Toujours est-il que les témoignages écrits parlent du fait que contrairement aux autres peuples de la région, les Tarairiu :
n'utilisent pas d'arc et de flèches, mais lancent leurs sagaies avec la main (J. Nieufof, 1808-1814, « Voyages and Travels into Brazil. », in John Pinkerton (ed), A General Collection of the Best and Most Interesting Voyages and Travels in All Parts of the World, Vol.14. London: Longmans, p. 878)

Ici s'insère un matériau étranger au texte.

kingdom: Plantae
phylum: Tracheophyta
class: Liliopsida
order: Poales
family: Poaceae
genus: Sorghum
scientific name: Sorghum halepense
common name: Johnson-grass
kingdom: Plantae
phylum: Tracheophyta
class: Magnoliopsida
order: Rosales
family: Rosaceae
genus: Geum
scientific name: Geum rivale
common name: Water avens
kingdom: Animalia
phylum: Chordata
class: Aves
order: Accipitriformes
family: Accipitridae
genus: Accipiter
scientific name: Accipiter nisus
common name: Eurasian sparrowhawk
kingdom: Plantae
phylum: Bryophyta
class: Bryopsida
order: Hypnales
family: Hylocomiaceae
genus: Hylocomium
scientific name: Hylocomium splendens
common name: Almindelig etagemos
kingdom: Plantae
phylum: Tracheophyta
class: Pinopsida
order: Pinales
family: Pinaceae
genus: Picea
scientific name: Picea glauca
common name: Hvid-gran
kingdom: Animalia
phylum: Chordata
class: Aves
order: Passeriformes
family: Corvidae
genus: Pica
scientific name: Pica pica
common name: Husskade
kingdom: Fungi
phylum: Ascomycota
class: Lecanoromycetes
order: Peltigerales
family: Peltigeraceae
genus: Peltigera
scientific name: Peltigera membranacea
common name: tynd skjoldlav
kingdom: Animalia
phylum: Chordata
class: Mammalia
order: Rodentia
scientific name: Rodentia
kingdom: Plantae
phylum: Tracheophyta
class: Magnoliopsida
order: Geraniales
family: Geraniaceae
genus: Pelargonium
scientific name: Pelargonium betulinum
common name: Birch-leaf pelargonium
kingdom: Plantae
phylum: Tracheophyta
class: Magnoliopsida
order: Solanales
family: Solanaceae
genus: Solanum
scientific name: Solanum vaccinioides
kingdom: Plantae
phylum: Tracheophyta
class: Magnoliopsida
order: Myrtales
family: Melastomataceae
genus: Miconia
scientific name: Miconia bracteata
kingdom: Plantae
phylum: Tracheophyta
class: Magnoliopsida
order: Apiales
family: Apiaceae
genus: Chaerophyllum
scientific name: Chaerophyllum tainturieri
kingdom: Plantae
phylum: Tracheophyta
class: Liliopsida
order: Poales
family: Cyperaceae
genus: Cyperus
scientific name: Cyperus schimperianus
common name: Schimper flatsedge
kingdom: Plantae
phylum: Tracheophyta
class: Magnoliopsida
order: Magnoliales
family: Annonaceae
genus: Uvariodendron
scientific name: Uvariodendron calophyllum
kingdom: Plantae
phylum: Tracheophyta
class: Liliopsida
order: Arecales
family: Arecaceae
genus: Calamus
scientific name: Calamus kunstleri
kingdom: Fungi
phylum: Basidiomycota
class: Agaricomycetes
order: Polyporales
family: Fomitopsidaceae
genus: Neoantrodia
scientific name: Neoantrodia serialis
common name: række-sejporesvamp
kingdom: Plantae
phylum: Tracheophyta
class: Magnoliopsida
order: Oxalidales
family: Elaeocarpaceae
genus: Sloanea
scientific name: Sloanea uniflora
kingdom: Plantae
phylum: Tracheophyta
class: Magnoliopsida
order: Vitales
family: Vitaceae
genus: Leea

Un autre témoin parle de guerriers
extraordinairement grands, forts et bien bâtis. Ces hommes sauvages à la peau sombre et aux longs cheveux bruns vont complètement nus (...) Ils montrent une grande adresse pour lancer sur la cible qu'ils choisissent des sagaies lourdes et tranchantes à l'aide de propulseurs. (Z. Wagner, cité dans Q. Buvelot, 2004, Albert Eckhout: A Dutch Artist in Brazil. The Hague: Royal Cabinet of Paintings Mauritshuis, p. 68)
Le naturaliste Georg Markgraf, qui séjourna quelques années dans la région, décrit pour sa part leurs propulseurs comme :
un morceau de bois creux, semblable à une trompe de guerre coupée en deux sur la moitié de sa longueur. (Piso W., Markgraf G., 1648, Historia Naturalis Brasiliae..., Amsterdam: Elsevier, p. 4)
Un spécimen a d'ailleurs été conservé dans le musée national danois :


Le cas des Tarairu vient donc enrichir le passionnant débat sur les voies par lesquelles l'arc a supplanté le propulseur, en fournissant un contre-exemple a priori intriguant.